火付け役はNHK特集番組である『シルクロード:絲綢之路』の放送、唐の都であった長安(現在の中華人民共和国・西安)から新疆・トルキスタン・イラン・イラク・トルコを経てローマまでの【シルクロード】の様子を取材した。

http://www.nhk.or.jp/archives/

車も鉄道も飛行機もなく、陸上の移動といえば馬や駱駝、もしくは徒歩であった時代のことである。
中華の特産品であった絹を主として、トルキスタンやローマの奢侈品が運ばれていったのがこのシルクロードであり、その運搬に重要な役割を担ったのが洋の東西の王侯貴族、草原・砂漠の遊牧民や交易商人であった。
このようにして運ばれた産品の一部を今日にまで伝えているのが、奈良の正倉院などに収められている大陸由来の品々である。
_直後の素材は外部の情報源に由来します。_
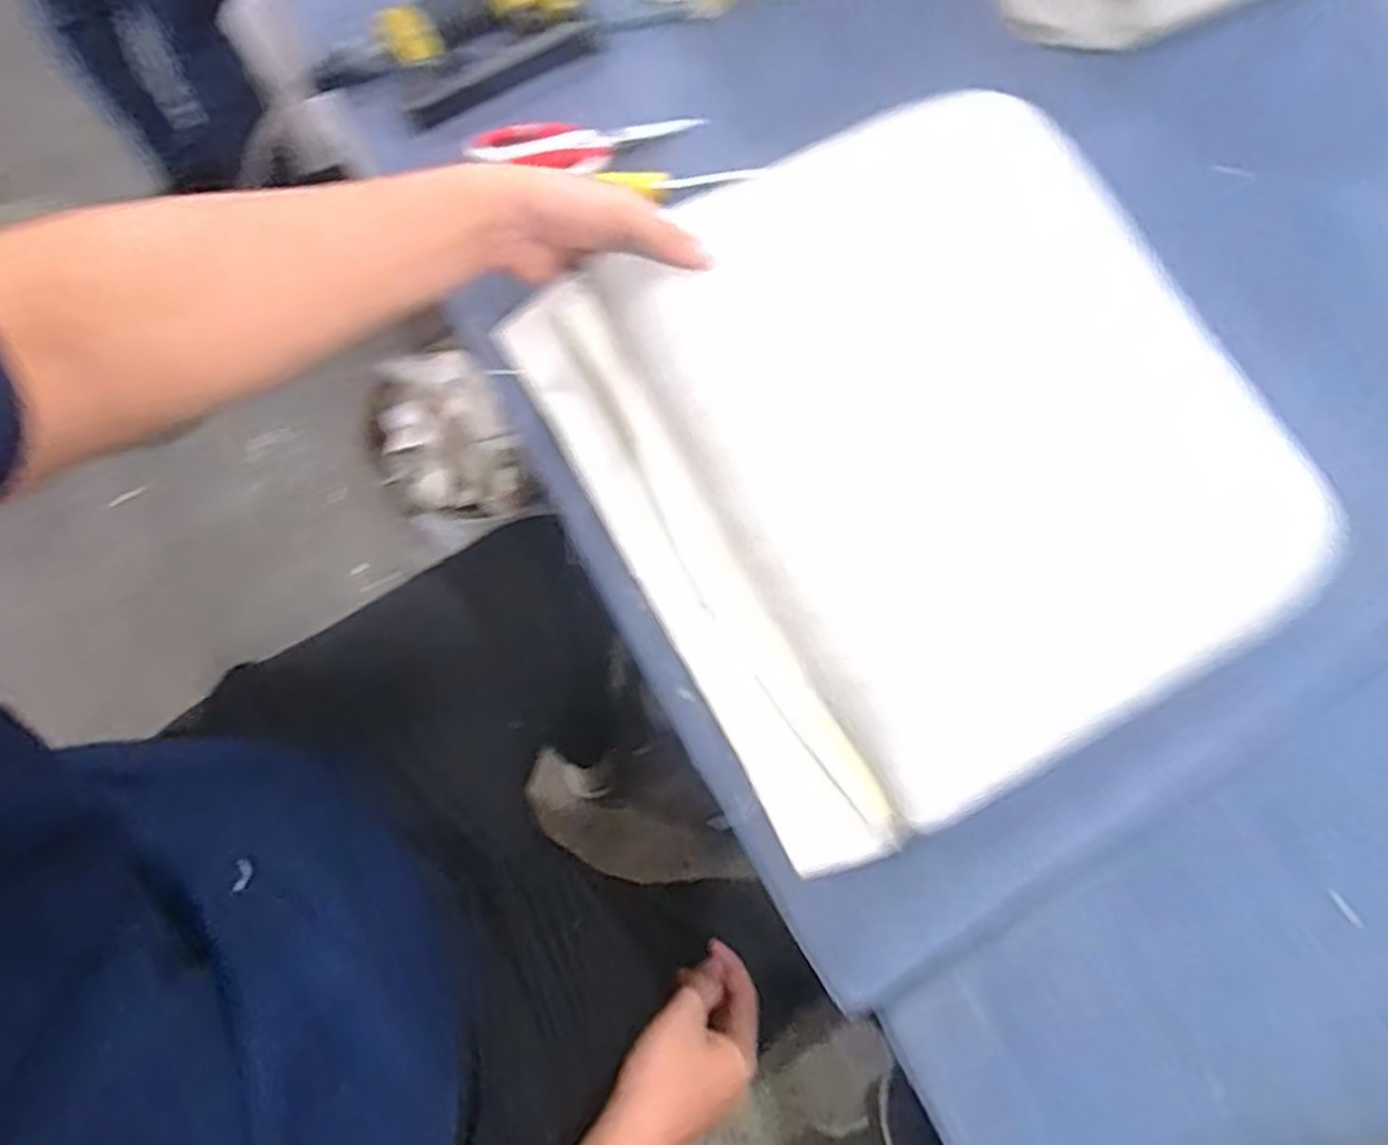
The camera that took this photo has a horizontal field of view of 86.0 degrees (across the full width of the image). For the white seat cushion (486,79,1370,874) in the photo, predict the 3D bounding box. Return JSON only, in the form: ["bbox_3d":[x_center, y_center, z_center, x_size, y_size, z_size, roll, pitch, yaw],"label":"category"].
[{"bbox_3d":[0.143,-0.089,0.514,0.397,0.093,0.431,-28,76,-10],"label":"white seat cushion"}]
シルクロードを語るうえでとくに重要なのが、いまのモンゴルがある草原地帯に突厥帝国(おおむね隋唐の時代にあたる)を建国したトルコ人である。
トルコ人は馬とともに生きる遊牧民、当時の馬は今日でいうトラックに匹敵し、馬上で弓を射れば戦車にすら匹敵した。
駿馬をもって広大なアジアを一つにつなぎとめていたのは実にトルコ人だったのである。

『GRT特集 シルクロード:突厥之路』では、「世界の全て*」であるイスタンブールを始点・終点とし、ウズベキスタン、カザフスタン、キルギス、モンゴル、日本、ロシアを紹介する。

筆者はトルコ史を研究する大学院生、イスタンブールに留学して一年が過ぎた。特技はトルコ弓術。
日本に一時帰国するにあたって、飛行機で何十時間も過ごすのは嫌だったので、沙漠や草原に行ったり、シベリア鉄道に乗ることにした。

ともかく、シルクロードのなかでも沙漠の島であるオアシス、馬上の民が駆けたステップ、北辺の森林地帯のタイガを見ることとなる。
その様子をこのグルメトルコで報告したい。

*イスタンブールはローマ帝国、ビザンツ帝国、オスマン帝国という三つの「世界帝国」が都を置いた街。イランのイスファハーンは壮麗さから「世界の半分」と呼ばれているが、それならイスタンブールは「世界の全て」では?